▶ **GOAL OF THE EXERCISE**
Transcribe nothing except the lines below that run from the one with "Unser Service wird speziell an Ihr Anliegen" to the one with "viết bay bổng", ends included, and do not copy any picture.

-- Opening Marker --

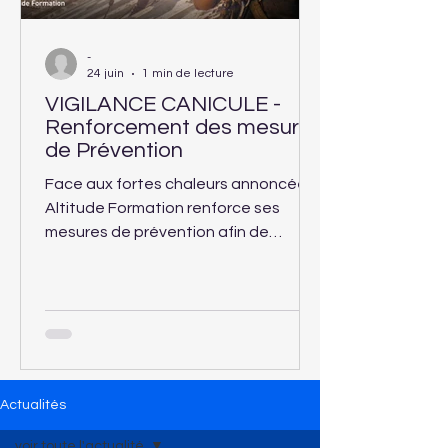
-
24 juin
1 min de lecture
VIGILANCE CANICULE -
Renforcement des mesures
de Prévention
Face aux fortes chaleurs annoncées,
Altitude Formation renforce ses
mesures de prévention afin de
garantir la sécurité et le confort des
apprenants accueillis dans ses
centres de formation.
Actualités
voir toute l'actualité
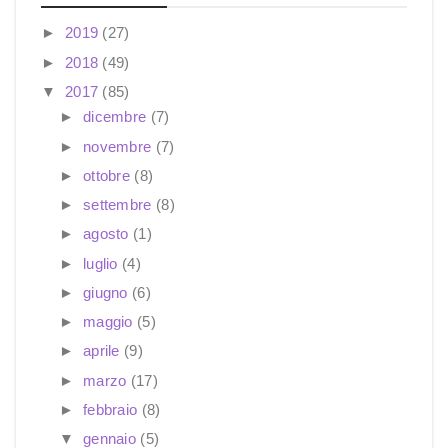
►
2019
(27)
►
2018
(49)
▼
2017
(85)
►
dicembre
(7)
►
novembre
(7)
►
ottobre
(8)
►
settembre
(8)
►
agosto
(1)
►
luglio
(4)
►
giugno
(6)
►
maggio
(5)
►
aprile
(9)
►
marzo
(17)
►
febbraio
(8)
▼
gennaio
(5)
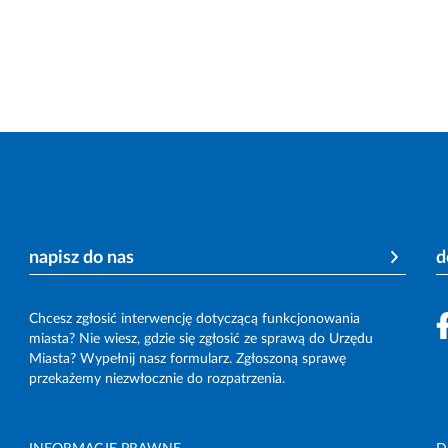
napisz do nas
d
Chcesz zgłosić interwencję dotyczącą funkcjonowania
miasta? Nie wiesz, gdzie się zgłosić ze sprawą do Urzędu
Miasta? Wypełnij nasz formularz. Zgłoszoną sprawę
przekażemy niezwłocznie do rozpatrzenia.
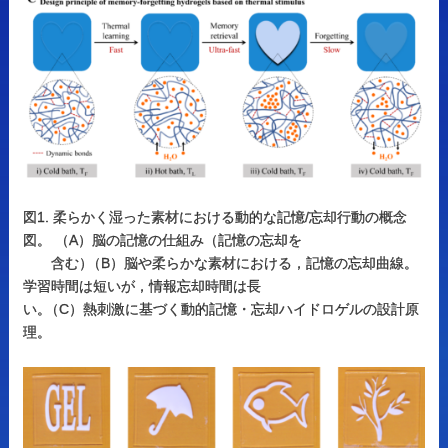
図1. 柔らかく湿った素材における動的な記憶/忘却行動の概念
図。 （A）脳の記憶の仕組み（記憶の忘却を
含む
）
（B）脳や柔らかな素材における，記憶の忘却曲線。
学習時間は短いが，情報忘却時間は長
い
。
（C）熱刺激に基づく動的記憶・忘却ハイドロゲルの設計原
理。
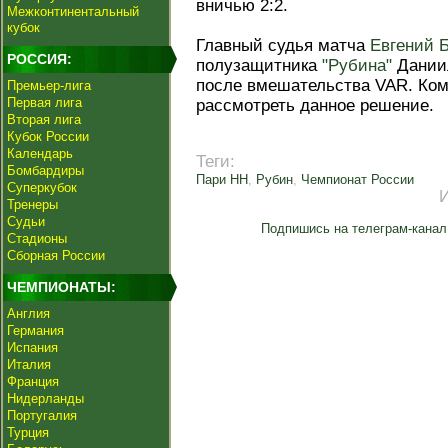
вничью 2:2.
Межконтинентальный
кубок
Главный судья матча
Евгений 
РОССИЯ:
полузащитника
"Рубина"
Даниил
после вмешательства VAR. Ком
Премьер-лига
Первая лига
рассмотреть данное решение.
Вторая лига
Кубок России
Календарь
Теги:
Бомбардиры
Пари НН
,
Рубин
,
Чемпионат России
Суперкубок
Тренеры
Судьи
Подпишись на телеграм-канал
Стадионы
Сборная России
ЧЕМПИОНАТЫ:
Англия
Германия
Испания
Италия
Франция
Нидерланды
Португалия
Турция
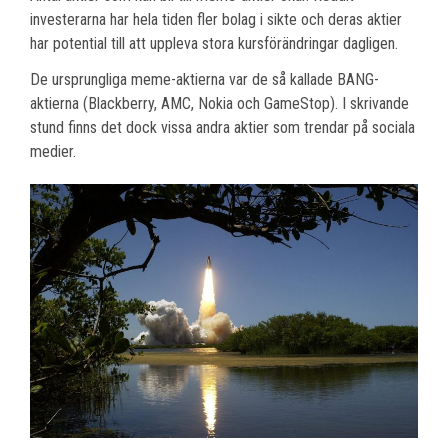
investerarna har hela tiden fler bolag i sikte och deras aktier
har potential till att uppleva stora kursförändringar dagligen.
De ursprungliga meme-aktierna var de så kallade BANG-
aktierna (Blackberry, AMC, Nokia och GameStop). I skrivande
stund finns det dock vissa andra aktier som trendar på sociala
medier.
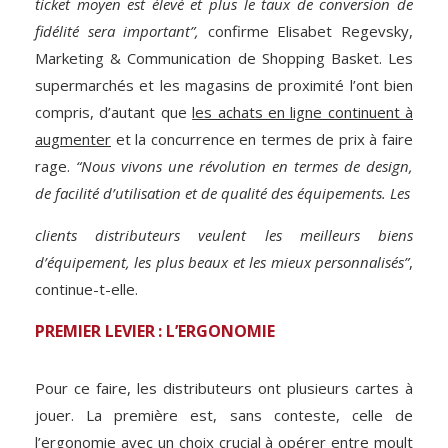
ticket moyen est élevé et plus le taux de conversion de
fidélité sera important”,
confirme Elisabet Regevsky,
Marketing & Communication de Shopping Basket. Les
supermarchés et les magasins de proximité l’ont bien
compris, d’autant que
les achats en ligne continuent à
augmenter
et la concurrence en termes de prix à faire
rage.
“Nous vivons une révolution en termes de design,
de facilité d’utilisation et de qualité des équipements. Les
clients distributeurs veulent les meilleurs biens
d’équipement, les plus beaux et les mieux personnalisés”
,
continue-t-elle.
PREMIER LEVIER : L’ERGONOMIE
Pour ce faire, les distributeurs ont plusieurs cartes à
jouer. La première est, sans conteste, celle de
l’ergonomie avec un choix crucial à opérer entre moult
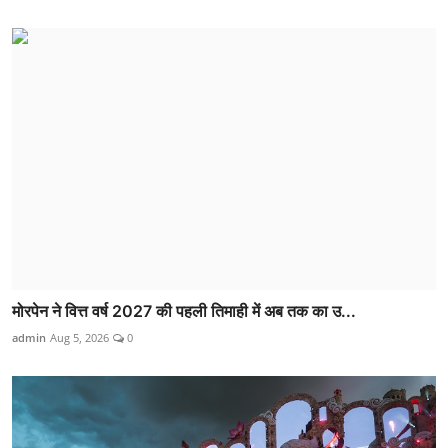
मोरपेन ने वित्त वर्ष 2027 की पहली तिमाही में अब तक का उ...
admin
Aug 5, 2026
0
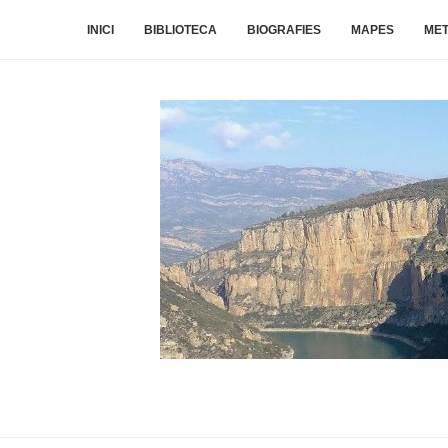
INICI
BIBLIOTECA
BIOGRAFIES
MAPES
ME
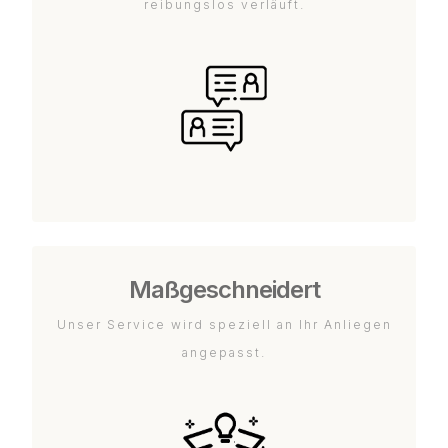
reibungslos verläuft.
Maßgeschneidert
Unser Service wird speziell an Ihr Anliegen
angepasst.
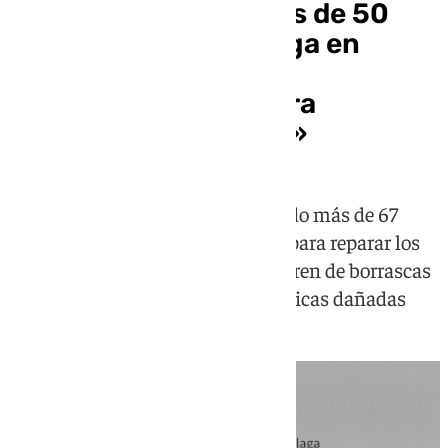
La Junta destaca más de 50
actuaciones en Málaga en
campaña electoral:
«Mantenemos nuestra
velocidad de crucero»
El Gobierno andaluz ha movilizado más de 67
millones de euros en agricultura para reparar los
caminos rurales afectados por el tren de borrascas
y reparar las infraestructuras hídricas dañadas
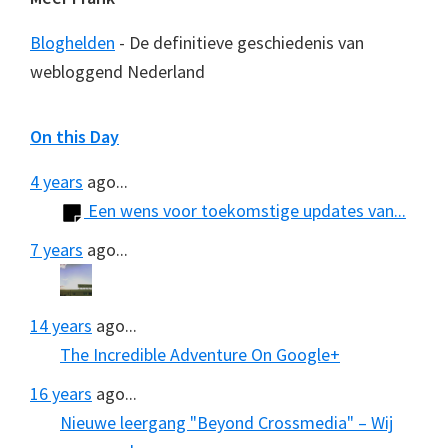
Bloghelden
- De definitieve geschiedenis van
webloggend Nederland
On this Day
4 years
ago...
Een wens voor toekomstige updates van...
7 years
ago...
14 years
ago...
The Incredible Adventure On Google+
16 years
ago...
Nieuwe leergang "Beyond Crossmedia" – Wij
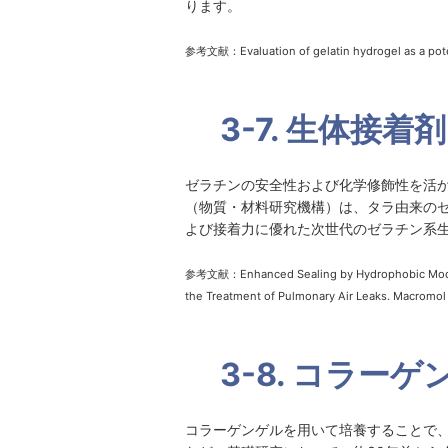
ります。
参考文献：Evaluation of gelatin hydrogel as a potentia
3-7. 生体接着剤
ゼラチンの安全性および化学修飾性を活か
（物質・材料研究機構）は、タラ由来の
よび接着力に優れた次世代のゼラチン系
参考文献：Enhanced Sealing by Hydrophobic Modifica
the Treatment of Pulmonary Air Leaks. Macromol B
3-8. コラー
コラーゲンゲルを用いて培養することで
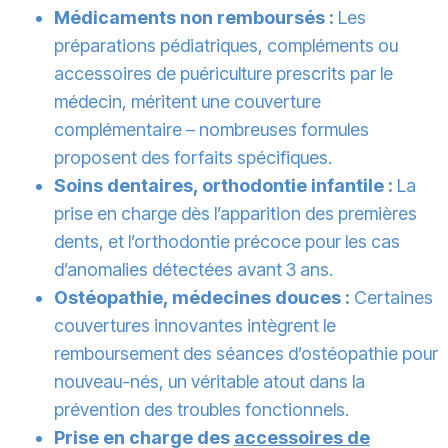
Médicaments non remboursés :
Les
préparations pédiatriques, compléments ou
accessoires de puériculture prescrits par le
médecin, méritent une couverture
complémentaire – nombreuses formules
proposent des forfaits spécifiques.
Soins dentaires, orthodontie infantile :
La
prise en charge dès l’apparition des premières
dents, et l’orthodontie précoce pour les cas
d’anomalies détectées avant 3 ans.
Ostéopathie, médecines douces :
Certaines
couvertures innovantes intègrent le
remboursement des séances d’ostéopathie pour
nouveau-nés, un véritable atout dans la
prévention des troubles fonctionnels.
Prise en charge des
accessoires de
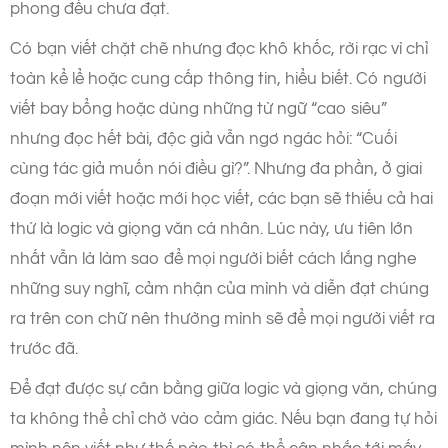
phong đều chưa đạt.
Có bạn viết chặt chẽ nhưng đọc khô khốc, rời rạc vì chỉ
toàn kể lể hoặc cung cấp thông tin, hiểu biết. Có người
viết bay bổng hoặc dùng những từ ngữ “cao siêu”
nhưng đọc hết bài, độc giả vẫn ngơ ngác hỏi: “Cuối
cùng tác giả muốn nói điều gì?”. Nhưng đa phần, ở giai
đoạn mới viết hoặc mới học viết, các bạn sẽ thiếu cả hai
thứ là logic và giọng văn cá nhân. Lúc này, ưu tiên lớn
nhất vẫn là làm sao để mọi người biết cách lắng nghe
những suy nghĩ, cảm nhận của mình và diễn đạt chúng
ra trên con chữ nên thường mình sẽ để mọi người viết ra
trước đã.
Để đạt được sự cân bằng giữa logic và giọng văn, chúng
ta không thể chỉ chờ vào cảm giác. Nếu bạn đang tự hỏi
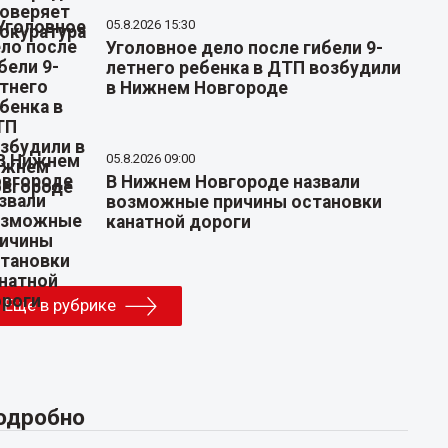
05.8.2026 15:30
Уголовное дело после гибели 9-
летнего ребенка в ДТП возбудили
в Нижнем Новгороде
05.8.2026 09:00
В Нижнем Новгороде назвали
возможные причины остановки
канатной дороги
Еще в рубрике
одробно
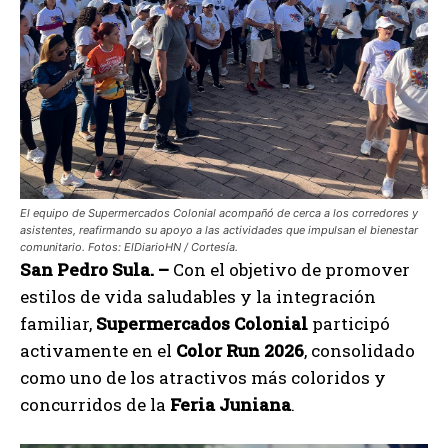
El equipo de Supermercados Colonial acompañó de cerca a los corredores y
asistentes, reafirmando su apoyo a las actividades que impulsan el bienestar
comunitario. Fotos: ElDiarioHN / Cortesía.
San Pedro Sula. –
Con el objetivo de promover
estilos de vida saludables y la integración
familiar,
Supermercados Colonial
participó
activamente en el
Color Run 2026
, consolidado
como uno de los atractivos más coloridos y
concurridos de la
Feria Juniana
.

-- Closing Marker --

▶ **EXERCISE RESPONSE**
Unser Service wird speziell an Ihr Anliegen
angepasst.
La Junta destaca más de 50
actuaciones en Málaga en
campaña electoral:
«Mantenemos nuestra
velocidad de crucero»
El Gobierno andaluz ha movilizado más de 67
millones de euros en agricultura para reparar los
caminos rurales afectados por el tren de borrascas
y reparar las infraestructuras hídricas dañadas
Bloghelden
- De definitieve geschiedenis van
webloggend Nederland
On this Day
4 years
ago...
Een wens voor toekomstige updates van...
7 years
ago...
14 years
ago...
The Incredible Adventure On Google+
16 years
ago...
Nieuwe leergang "Beyond Crossmedia" – Wij
ります。
参考文献：Evaluation of gelatin hydrogel as a potentia
3-7. 生体接着剤
ゼラチンの安全性および化学修飾性を活か
（物質・材料研究機構）は、タラ由来の
よび接着力に優れた次世代のゼラチン系
参考文献：Enhanced Sealing by Hydrophobic Modifica
the Treatment of Pulmonary Air Leaks. Macromol B
3-8. コラー
コラーゲンゲルを用いて培養することで
Médicaments non remboursés :
Les
préparations pédiatriques, compléments ou
accessoires de puériculture prescrits par le
médecin, méritent une couverture
complémentaire – nombreuses formules
proposent des forfaits spécifiques.
Soins dentaires, orthodontie infantile :
La
prise en charge dès l’apparition des premières
dents, et l’orthodontie précoce pour les cas
d’anomalies détectées avant 3 ans.
Ostéopathie, médecines douces :
Certaines
couvertures innovantes intègrent le
remboursement des séances d’ostéopathie pour
nouveau-nés, un véritable atout dans la
prévention des troubles fonctionnels.
Prise en charge des
accessoires de
phong đều chưa đạt.
Có bạn viết chặt chẽ nhưng đọc khô khốc, rời rạc vì chỉ
toàn kể lể hoặc cung cấp thông tin, hiểu biết. Có người
viết bay bổng hoặc dùng những từ ngữ “cao siêu”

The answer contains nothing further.